The worst part is, there is no real way to manage bosses like this. Unless you have done something that is genuinely your fault, the problem most likely lies with them, and the only real recommended course of action is to consult with HR. Remember, good bosses are mature in their approach and see the bigger picture; only bad bosses seek conflict.
9. The Credit Taker
These guys are just the worst. You pull out all the stops on a project or a piece of work, putting in the hours and producing something you are truly proud of. But only one person gets the recognition and the rewards: your boss. How did that happen?
This kind of boss is particularly difficult to deal with; after all, they’ve likely got this far on the back of other people’s achievements. Confronting them head-on will rarely have the desired effect, although a more diplomatic approach – such as asking them to validate your achievements on your appraisal – might bear fruit. It is unlikely they will be willing to take co-credit though, so when possible try to let the team know what you were responsible for producing before they have a chance to steal your thunder.
10. The Favouritist
Unfortunately, favouritism is something that happens in every workplace – whether consciously or subconsciously. And unfortunately, there is little you can do about it (unless you take up smoking – see the episode of Friends where Rachel tries and fails to address this issue).
If you feel you are on the wrong end of favouritism, career advisor Nicole Williams claims that the best course of action is to do nothing. “Don’t whine or gossip to coworkers,” she argues. “Instead, focus on your own progress. Map out your career goals with your boss, figure out what they admire in their employees and be sure to exceed your goals.

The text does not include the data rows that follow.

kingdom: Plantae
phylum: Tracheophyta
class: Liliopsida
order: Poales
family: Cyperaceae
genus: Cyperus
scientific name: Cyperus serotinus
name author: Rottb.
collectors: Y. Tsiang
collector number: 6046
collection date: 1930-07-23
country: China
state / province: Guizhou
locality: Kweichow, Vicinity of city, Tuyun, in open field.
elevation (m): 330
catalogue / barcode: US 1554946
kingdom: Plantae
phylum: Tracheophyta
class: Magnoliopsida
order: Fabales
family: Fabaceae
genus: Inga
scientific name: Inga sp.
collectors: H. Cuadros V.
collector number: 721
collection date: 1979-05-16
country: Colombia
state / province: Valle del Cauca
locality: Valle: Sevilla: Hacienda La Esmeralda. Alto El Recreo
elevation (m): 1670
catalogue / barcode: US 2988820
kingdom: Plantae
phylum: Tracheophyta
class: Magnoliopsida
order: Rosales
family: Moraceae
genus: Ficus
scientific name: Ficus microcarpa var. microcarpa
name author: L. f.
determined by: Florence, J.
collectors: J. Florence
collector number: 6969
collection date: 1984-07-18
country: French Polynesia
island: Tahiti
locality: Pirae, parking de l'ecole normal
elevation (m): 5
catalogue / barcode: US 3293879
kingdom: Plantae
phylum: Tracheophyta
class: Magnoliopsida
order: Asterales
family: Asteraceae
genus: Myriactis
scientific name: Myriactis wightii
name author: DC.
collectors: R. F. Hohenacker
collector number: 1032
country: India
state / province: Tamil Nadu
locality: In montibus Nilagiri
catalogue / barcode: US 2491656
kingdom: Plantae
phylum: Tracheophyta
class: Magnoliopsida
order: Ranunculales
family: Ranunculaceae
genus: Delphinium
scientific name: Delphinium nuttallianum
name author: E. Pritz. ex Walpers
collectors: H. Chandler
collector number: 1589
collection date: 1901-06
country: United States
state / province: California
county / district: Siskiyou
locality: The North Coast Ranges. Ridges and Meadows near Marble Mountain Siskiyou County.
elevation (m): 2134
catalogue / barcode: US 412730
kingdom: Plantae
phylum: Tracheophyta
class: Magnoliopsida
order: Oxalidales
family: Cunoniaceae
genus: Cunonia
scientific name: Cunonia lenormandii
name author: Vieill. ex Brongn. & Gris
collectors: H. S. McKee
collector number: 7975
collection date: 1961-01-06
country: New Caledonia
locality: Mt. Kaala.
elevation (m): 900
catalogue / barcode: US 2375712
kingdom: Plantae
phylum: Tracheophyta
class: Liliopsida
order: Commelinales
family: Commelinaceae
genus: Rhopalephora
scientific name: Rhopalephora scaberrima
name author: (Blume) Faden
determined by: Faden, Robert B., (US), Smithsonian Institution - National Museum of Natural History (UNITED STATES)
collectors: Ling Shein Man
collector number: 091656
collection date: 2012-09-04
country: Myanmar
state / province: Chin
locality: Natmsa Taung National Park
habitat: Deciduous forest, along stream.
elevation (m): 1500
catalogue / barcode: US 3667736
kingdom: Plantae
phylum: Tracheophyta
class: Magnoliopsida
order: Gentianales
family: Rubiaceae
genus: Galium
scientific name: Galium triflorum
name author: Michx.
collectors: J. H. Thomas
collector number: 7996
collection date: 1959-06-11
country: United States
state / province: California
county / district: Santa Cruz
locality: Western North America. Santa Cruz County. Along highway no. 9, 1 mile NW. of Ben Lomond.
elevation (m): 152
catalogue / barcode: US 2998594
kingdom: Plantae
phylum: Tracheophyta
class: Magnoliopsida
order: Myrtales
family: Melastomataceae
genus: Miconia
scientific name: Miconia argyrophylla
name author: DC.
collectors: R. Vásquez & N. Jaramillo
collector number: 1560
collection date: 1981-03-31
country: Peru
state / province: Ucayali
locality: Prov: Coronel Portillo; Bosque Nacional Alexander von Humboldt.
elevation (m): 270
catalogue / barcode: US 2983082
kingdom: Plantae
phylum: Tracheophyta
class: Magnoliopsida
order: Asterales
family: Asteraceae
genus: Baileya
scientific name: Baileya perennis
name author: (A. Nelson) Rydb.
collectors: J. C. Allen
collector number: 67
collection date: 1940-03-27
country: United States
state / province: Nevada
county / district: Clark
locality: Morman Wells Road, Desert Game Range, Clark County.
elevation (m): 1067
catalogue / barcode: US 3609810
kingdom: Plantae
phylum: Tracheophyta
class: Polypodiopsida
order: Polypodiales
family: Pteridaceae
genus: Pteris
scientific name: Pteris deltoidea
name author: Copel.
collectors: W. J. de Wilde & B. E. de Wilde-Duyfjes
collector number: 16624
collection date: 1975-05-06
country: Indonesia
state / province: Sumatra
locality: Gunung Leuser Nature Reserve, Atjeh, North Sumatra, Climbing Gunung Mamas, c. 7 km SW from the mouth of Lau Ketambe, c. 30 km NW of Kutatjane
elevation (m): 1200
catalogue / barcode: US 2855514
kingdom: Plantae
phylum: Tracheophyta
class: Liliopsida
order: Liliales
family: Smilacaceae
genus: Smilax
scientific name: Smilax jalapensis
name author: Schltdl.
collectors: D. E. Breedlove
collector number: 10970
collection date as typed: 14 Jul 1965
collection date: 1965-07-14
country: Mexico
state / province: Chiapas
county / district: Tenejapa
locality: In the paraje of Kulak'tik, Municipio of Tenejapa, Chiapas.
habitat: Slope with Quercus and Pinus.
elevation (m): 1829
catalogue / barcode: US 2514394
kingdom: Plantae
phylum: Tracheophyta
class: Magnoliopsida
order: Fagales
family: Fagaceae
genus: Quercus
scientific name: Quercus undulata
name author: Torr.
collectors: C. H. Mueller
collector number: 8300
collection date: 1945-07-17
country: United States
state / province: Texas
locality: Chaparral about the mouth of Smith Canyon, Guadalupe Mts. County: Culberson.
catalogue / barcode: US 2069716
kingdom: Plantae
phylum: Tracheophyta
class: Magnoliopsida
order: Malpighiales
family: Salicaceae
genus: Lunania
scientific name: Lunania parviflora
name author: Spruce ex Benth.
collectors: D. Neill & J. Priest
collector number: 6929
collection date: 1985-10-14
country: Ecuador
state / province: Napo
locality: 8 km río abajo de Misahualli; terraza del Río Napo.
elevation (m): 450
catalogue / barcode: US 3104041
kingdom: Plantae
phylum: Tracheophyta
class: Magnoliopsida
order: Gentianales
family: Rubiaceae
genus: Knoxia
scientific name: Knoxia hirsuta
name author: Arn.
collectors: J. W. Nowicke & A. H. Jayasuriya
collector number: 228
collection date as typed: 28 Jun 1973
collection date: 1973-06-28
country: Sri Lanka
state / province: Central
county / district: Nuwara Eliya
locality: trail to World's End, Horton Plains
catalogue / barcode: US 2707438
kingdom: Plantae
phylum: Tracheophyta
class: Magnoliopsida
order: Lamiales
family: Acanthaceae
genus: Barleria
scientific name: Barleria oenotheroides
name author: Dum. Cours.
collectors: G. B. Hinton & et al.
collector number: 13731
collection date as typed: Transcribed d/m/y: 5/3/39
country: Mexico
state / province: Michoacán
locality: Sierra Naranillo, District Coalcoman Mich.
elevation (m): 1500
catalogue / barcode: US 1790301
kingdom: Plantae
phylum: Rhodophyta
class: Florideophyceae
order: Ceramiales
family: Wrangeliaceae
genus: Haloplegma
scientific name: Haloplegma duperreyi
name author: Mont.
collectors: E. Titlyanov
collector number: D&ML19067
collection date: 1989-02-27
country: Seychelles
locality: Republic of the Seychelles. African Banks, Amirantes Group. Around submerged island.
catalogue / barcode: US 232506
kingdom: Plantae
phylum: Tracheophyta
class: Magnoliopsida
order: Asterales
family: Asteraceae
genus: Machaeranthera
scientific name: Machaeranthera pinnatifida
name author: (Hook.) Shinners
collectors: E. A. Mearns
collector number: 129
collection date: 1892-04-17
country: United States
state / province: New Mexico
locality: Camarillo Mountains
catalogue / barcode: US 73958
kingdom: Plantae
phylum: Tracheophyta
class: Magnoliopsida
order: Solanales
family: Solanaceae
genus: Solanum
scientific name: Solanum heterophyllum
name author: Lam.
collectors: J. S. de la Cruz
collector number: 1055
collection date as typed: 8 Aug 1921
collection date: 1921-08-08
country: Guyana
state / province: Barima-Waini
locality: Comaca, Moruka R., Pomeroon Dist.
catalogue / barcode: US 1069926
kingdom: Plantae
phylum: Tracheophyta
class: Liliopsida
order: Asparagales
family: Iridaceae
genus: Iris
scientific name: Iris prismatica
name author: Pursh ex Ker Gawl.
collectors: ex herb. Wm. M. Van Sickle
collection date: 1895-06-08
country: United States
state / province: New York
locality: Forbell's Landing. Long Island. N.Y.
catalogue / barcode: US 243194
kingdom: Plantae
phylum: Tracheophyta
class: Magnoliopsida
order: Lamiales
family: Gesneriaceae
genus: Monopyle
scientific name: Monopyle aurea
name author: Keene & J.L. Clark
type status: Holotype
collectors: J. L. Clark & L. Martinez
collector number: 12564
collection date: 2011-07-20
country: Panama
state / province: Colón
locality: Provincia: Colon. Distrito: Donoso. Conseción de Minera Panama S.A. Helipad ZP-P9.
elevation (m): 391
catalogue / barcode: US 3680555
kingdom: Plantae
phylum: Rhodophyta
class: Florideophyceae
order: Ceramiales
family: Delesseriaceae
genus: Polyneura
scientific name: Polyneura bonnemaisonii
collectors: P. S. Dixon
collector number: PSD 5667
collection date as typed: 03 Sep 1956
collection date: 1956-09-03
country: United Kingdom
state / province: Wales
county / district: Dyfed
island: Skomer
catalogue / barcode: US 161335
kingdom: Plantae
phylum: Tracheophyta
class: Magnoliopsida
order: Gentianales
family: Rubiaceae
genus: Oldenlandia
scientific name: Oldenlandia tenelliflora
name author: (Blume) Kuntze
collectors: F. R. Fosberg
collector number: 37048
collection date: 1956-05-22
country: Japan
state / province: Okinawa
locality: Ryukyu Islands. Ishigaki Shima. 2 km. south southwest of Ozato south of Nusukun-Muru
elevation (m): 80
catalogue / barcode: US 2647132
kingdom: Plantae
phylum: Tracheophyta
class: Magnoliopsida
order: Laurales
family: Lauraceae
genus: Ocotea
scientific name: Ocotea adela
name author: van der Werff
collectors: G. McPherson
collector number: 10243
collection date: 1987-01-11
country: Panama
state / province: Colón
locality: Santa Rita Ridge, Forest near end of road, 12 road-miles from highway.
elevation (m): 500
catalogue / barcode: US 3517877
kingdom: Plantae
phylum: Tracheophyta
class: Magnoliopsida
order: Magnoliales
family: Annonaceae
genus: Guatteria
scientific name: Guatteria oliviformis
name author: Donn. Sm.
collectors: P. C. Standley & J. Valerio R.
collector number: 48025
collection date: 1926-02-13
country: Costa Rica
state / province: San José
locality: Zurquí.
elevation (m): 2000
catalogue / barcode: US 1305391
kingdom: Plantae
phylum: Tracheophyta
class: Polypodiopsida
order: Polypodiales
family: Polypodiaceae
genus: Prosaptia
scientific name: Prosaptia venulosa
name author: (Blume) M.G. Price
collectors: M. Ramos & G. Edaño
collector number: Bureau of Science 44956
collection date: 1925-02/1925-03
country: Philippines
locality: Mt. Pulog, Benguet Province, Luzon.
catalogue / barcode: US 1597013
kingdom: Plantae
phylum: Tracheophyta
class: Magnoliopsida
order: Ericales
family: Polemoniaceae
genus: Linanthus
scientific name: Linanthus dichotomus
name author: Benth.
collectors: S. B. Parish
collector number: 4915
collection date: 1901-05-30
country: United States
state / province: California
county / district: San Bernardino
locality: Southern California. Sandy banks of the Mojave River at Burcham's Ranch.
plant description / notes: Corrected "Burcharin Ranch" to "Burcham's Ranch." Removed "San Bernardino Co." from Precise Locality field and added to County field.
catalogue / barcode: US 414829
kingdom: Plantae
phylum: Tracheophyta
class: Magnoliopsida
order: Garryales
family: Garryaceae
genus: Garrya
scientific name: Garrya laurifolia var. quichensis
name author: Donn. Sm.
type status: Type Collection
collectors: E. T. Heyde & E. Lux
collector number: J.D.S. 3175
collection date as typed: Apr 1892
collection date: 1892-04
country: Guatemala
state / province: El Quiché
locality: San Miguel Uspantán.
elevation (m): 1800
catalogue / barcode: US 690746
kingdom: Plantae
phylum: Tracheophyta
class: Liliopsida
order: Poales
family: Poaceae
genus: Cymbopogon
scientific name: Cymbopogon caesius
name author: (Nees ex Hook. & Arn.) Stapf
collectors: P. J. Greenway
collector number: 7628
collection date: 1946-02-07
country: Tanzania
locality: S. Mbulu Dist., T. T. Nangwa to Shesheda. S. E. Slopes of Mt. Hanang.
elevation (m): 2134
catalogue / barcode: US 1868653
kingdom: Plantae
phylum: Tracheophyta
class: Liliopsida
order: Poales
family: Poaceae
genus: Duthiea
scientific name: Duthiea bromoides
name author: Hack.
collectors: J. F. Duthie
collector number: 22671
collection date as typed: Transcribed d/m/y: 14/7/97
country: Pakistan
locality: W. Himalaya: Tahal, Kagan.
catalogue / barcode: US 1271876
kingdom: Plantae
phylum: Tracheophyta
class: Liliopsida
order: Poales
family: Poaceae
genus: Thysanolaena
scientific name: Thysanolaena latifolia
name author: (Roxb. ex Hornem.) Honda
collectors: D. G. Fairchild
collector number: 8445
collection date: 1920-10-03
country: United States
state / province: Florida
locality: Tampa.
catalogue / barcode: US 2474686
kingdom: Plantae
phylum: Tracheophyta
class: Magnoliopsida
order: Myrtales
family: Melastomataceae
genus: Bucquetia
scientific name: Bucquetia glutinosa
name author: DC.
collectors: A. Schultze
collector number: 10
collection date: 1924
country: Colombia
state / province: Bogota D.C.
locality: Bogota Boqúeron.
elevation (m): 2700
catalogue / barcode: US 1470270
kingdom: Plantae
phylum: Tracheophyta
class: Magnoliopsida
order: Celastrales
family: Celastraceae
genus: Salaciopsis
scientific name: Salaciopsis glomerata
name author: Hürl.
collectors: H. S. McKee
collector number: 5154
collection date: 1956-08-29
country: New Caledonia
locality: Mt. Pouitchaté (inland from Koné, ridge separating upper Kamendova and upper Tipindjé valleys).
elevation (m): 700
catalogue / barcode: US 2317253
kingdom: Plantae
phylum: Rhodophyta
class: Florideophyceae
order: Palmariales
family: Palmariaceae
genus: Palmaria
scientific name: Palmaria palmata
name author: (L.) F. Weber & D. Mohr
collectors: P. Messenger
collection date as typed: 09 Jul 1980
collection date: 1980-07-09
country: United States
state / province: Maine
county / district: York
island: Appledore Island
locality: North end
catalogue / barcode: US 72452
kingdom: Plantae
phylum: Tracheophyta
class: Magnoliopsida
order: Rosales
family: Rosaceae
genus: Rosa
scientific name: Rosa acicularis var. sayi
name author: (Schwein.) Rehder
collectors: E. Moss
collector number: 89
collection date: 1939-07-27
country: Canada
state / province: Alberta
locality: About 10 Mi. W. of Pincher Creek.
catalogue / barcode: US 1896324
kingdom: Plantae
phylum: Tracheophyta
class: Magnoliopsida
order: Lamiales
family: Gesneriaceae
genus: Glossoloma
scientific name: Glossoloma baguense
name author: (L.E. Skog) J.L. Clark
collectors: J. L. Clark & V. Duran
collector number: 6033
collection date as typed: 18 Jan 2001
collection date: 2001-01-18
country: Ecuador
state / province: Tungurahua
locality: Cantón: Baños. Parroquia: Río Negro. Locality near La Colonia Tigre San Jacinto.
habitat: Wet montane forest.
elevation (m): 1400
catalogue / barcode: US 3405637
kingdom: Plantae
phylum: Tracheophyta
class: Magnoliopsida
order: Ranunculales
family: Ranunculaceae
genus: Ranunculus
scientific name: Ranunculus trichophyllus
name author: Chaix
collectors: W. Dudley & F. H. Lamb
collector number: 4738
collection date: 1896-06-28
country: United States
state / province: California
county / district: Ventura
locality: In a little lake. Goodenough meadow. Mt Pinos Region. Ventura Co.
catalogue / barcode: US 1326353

That’s your best shot at coming out ahead.”
11. The Sex Pest
A pervy boss can be at best an irritating distraction, and at worst, a serious and unacceptable harassment case. In a professional environment, there is no excuse for this kind of behaviour; nobody should be made to feel uncomfortable or have their dignity compromised, whether by a suggestive look or remark or something even more serious.
Luckily, most companies in 2017 feel the same way, and take accusations of unwanted attention seriously. The course of action here is crystal clear – go straight to HR and make a complaint (again, try to document proof if you can), and let someone you trust know what is going on, especially if it has been going on for a period of time. Whatever you do, don’t think that it’s part and parcel of a workplace environment and that you should just learn to cope with it – it isn’t, and you shouldn’t. There are stringent procedures in place to make sure that it is not tolerated.
Bad bosses can be present in many guises – some more serious than others – but there is always a potential solution to consider before you throw in the towel and go elsewhere. Some managers are unwitting in their incompetence, and through good communication can have the error of their ways pointed out to them; some managers are just malicious, and you don’t need to put up with that.
Be careful though. Just because you don’t like your boss doesn’t mean they are bad at their job, and creating conflict might not end well – especially if it is you in the wrong. You don’t have to get along with your manager on a personal level, but as long as you can maintain a professional relationship, you should both be fine.